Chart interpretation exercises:

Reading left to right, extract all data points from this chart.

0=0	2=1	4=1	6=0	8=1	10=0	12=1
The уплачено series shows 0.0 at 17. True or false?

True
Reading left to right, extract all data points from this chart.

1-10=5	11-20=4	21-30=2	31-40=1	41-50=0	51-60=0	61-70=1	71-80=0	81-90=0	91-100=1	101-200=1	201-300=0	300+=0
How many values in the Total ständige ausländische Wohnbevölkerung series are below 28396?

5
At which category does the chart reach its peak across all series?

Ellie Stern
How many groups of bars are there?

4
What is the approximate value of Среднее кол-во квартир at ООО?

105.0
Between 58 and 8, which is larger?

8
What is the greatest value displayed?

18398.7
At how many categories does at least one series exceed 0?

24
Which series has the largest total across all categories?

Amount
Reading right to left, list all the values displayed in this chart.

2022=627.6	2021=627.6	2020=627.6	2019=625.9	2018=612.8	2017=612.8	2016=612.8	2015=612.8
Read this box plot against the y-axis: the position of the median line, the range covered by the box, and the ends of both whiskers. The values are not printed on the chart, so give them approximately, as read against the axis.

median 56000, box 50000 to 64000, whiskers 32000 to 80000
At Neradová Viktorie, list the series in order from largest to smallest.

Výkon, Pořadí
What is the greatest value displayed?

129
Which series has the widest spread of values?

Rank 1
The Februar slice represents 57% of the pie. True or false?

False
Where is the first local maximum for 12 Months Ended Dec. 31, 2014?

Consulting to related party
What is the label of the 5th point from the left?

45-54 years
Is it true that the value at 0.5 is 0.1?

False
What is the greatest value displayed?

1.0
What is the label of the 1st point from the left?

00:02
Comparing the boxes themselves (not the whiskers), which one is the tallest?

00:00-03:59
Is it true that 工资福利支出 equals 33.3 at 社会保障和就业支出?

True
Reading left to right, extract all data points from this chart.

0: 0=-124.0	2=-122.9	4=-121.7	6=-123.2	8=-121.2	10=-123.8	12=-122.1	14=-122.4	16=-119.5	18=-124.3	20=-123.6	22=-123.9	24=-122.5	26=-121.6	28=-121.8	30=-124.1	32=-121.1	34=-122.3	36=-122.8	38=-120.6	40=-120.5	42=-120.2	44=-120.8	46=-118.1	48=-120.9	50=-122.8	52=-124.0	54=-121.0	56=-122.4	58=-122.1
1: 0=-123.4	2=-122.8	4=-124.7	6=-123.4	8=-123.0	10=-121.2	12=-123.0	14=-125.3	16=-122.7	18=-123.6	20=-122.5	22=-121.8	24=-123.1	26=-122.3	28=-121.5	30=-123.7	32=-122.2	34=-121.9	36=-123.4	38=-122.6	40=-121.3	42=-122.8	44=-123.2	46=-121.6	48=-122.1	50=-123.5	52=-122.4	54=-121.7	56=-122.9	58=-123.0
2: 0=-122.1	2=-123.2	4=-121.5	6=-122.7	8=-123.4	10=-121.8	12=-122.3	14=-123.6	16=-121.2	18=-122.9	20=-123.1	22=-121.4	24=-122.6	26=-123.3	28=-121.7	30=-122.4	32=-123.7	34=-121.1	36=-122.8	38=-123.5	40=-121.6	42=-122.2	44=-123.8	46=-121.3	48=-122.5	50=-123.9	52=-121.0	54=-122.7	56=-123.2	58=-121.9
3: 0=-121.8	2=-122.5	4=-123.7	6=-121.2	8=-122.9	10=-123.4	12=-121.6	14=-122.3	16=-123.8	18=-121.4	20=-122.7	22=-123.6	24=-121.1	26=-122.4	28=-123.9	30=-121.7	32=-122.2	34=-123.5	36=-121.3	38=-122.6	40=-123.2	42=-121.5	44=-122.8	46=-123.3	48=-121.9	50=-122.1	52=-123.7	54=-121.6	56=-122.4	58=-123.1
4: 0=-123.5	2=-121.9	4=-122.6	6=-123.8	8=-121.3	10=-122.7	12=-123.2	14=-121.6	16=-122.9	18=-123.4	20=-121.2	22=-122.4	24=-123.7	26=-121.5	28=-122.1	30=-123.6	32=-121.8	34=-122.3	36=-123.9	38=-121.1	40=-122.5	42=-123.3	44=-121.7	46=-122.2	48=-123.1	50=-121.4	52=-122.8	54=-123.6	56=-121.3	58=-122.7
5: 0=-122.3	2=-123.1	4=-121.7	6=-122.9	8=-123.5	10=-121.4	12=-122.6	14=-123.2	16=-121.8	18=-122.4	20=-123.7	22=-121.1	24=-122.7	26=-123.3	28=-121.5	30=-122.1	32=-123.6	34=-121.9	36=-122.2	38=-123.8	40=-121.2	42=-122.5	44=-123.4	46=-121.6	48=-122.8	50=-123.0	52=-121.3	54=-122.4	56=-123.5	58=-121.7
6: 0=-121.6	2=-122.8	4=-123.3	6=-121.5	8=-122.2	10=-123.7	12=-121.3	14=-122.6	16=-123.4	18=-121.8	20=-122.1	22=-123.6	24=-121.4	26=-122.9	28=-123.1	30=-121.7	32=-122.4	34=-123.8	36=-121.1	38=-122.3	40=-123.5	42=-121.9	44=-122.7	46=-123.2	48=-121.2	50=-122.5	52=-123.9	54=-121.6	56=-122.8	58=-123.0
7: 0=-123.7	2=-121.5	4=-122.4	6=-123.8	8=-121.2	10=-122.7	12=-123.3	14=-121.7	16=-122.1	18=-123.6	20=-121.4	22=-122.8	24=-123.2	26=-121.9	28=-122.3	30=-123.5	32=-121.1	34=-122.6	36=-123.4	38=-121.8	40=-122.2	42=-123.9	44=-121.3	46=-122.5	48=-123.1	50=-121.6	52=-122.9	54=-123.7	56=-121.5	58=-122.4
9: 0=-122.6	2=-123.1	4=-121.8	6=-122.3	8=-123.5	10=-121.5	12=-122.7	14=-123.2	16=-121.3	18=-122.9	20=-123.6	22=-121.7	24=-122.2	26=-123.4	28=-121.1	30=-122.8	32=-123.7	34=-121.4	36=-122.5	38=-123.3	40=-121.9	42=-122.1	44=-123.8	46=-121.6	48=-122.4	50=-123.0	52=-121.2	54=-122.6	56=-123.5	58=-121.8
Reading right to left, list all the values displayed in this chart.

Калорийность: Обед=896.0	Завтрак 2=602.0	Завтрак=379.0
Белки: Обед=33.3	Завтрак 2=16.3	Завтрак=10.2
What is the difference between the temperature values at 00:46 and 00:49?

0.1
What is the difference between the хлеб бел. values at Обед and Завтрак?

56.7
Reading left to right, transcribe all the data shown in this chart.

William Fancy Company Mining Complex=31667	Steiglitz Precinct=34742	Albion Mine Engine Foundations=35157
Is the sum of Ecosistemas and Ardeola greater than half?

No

### [Task item]
Repeat the records above word for word, beginning with their first line and stopping after the line that contains "Where is the", including that line.

### [Answer to the exercise]
Reading left to right, extract all data points from this chart.

0=0	2=1	4=1	6=0	8=1	10=0	12=1
The уплачено series shows 0.0 at 17. True or false?

True
Reading left to right, extract all data points from this chart.

1-10=5	11-20=4	21-30=2	31-40=1	41-50=0	51-60=0	61-70=1	71-80=0	81-90=0	91-100=1	101-200=1	201-300=0	300+=0
How many values in the Total ständige ausländische Wohnbevölkerung series are below 28396?

5
At which category does the chart reach its peak across all series?

Ellie Stern
How many groups of bars are there?

4
What is the approximate value of Среднее кол-во квартир at ООО?

105.0
Between 58 and 8, which is larger?

8
What is the greatest value displayed?

18398.7
At how many categories does at least one series exceed 0?

24
Which series has the largest total across all categories?

Amount
Reading right to left, list all the values displayed in this chart.

2022=627.6	2021=627.6	2020=627.6	2019=625.9	2018=612.8	2017=612.8	2016=612.8	2015=612.8
Read this box plot against the y-axis: the position of the median line, the range covered by the box, and the ends of both whiskers. The values are not printed on the chart, so give them approximately, as read against the axis.

median 56000, box 50000 to 64000, whiskers 32000 to 80000
At Neradová Viktorie, list the series in order from largest to smallest.

Výkon, Pořadí
What is the greatest value displayed?

129
Which series has the widest spread of values?

Rank 1
The Februar slice represents 57% of the pie. True or false?

False
Where is the first local maximum for 12 Months Ended Dec. 31, 2014?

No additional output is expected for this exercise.